##### RECORDS SHOWN #####
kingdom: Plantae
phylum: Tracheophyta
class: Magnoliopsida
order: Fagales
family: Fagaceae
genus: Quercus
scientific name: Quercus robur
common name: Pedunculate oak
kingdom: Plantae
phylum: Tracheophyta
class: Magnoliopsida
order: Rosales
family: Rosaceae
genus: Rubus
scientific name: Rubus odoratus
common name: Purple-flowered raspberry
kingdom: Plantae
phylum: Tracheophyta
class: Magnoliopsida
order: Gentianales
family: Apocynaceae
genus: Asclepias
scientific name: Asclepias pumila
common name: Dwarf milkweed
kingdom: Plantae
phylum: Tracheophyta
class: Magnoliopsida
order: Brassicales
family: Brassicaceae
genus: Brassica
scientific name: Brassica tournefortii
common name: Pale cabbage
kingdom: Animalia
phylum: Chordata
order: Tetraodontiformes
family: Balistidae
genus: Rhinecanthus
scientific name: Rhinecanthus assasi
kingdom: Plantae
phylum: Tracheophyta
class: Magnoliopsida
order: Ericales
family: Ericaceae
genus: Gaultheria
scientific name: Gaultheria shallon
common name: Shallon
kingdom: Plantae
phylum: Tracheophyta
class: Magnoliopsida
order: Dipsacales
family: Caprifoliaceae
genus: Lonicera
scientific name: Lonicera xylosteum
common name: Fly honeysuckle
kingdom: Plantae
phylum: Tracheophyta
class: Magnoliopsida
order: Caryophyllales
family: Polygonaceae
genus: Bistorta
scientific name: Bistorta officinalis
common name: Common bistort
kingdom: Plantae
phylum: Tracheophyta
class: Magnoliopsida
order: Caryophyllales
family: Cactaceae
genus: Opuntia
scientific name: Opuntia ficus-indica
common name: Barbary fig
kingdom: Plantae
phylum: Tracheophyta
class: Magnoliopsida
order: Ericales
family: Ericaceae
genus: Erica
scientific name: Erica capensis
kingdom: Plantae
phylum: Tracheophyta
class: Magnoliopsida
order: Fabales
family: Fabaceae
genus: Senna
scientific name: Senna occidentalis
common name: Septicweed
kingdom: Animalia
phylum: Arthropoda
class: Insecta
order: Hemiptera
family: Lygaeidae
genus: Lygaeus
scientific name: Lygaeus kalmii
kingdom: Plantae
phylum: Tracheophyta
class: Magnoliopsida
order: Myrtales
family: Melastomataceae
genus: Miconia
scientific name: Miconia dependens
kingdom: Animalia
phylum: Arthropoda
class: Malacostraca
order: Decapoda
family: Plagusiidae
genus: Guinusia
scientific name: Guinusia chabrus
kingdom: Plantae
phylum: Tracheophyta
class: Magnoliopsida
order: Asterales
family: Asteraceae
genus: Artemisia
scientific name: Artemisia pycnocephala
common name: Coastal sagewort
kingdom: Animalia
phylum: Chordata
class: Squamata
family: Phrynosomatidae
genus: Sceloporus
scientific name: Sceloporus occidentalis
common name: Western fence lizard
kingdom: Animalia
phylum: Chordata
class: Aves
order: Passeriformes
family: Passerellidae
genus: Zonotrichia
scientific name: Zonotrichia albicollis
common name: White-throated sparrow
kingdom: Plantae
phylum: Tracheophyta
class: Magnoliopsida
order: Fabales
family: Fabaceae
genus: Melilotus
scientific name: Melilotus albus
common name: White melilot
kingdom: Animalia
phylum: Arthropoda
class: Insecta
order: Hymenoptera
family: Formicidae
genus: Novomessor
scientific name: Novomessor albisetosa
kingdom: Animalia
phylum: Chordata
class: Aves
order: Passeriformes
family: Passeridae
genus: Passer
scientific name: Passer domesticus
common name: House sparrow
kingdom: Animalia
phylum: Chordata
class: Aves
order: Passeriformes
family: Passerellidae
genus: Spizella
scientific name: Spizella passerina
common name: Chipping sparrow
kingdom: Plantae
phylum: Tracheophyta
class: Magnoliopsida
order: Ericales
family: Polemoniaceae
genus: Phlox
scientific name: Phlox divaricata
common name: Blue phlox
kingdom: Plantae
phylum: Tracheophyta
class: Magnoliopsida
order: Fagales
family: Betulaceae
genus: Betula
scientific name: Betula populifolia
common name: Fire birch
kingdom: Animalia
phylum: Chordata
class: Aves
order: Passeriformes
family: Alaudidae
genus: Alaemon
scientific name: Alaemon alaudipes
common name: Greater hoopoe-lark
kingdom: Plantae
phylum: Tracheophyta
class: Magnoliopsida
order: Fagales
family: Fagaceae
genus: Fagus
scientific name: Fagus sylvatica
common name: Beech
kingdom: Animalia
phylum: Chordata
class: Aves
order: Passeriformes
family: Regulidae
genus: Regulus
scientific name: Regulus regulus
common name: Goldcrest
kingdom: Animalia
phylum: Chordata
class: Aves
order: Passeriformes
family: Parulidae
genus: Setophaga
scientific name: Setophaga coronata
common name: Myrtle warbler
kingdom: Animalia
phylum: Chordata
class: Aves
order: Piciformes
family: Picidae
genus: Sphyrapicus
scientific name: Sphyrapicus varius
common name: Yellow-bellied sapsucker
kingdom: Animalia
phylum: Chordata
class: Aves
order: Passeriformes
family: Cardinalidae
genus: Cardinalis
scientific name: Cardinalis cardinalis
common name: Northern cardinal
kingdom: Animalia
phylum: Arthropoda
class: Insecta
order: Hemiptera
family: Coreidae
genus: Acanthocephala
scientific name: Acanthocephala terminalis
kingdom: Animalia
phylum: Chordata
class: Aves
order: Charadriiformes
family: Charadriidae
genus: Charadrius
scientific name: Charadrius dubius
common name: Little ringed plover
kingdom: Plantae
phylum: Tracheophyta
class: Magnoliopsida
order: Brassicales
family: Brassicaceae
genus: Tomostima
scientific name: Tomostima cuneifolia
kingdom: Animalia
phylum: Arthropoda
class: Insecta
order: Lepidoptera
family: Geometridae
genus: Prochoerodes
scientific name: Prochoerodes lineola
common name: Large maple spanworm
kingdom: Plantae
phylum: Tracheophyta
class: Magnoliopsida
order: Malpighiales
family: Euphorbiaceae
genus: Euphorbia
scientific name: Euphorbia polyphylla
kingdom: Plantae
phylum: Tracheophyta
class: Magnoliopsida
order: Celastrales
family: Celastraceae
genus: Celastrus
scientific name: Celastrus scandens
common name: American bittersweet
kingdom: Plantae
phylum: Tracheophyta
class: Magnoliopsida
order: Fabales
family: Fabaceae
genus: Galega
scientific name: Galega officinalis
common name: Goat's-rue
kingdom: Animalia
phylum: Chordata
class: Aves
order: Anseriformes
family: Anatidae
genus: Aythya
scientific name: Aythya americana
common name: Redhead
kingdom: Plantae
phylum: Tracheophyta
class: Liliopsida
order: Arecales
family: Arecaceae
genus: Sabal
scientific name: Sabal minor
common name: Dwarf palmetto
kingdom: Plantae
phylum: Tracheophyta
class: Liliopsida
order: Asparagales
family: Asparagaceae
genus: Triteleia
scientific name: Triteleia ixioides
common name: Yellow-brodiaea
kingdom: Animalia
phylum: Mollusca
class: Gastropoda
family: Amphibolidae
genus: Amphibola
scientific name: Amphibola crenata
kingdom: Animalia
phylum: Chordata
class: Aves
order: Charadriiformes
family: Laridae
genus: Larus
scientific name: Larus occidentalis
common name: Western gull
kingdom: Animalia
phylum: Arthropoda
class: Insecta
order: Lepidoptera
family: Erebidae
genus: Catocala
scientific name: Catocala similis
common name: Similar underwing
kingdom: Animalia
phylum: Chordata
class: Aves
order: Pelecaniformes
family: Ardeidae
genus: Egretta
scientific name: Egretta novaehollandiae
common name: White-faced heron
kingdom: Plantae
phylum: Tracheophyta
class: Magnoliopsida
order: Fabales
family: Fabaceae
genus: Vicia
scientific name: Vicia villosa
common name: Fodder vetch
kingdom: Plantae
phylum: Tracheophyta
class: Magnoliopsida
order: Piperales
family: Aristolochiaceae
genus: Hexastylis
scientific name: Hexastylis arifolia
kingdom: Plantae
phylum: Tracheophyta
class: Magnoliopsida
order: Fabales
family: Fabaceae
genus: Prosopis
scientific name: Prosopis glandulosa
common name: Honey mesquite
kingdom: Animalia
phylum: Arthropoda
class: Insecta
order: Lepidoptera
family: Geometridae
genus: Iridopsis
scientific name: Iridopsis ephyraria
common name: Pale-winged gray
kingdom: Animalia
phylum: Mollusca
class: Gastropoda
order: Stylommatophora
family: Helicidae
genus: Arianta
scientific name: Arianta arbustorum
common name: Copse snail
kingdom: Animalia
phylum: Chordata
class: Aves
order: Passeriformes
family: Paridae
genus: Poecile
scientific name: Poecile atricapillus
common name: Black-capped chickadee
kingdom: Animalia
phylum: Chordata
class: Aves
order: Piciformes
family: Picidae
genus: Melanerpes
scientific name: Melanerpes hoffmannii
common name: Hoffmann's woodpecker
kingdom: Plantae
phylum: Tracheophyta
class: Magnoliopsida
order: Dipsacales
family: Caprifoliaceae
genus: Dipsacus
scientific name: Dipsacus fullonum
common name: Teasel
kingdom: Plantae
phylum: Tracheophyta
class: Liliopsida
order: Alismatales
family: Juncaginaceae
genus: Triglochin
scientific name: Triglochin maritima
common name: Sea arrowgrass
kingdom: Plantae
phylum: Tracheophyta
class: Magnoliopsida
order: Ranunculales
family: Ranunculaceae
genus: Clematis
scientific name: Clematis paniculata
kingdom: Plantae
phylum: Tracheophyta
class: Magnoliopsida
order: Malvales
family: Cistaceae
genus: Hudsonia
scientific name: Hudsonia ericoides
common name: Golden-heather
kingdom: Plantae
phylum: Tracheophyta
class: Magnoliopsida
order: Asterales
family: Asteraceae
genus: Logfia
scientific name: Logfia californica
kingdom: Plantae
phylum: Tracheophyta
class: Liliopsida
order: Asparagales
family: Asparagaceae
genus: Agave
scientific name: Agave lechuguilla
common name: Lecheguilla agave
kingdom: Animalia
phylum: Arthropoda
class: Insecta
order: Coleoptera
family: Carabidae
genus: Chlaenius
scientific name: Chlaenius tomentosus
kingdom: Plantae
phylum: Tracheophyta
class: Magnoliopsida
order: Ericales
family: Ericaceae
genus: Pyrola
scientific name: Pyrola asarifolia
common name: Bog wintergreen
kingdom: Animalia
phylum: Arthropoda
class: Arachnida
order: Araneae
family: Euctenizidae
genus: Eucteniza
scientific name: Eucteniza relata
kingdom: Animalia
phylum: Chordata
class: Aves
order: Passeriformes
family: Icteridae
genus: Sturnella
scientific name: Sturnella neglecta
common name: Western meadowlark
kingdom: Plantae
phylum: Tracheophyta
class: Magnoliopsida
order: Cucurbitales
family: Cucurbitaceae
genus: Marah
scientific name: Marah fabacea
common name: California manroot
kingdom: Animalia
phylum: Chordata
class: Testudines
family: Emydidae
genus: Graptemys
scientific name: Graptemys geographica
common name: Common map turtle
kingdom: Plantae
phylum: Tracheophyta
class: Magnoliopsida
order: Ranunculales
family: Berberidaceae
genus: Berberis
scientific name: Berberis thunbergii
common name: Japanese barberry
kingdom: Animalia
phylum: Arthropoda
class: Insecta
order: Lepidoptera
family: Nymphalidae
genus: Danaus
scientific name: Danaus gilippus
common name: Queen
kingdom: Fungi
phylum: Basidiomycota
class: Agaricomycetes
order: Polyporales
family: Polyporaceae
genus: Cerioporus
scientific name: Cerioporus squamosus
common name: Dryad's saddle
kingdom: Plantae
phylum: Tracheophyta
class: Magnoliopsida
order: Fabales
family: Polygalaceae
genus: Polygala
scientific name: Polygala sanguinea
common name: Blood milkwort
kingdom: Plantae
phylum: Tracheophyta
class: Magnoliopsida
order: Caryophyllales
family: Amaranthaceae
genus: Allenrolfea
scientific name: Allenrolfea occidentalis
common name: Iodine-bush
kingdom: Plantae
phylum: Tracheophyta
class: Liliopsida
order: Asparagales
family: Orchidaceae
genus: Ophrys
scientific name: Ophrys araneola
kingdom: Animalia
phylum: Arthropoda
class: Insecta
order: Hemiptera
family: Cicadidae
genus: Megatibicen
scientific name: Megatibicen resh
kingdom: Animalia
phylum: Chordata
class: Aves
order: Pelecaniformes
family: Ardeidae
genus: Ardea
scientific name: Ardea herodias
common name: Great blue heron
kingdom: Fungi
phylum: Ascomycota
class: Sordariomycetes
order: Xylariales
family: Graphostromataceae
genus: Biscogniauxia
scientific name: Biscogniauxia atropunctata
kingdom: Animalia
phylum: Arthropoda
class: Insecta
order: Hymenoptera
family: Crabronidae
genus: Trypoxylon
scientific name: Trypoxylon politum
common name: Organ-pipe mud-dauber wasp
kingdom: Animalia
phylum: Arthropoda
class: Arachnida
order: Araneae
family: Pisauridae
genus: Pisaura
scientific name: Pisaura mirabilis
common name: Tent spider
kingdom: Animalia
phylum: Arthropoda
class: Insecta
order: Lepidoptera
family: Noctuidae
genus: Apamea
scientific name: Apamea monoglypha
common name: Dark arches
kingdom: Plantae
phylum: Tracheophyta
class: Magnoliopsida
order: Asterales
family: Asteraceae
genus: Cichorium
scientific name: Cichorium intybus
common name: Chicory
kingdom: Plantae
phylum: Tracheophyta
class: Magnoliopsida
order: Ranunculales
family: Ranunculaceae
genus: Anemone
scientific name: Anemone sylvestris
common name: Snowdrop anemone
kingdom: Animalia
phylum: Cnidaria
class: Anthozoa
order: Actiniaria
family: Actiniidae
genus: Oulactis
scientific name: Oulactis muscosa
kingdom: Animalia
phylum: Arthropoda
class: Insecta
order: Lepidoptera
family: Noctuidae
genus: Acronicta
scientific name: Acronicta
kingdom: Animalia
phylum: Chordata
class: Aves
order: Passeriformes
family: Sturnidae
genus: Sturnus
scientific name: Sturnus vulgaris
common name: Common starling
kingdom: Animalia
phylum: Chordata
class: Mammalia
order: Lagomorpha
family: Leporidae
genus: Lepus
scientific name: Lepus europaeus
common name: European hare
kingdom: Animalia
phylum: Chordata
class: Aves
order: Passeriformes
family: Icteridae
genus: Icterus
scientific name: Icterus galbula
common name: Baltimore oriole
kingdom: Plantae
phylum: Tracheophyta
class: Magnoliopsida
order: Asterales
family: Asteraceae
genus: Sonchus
#####
(SET EXERCISE)
Retype the lines of the data above without any change, starting at the line that contains "genus: Cichorium" and ending at the line that contains "scientific name: Oulactis muscosa", both included.

(OUTPUT FOR THIS TASK)
genus: Cichorium
scientific name: Cichorium intybus
common name: Chicory
kingdom: Plantae
phylum: Tracheophyta
class: Magnoliopsida
order: Ranunculales
family: Ranunculaceae
genus: Anemone
scientific name: Anemone sylvestris
common name: Snowdrop anemone
kingdom: Animalia
phylum: Cnidaria
class: Anthozoa
order: Actiniaria
family: Actiniidae
genus: Oulactis
scientific name: Oulactis muscosa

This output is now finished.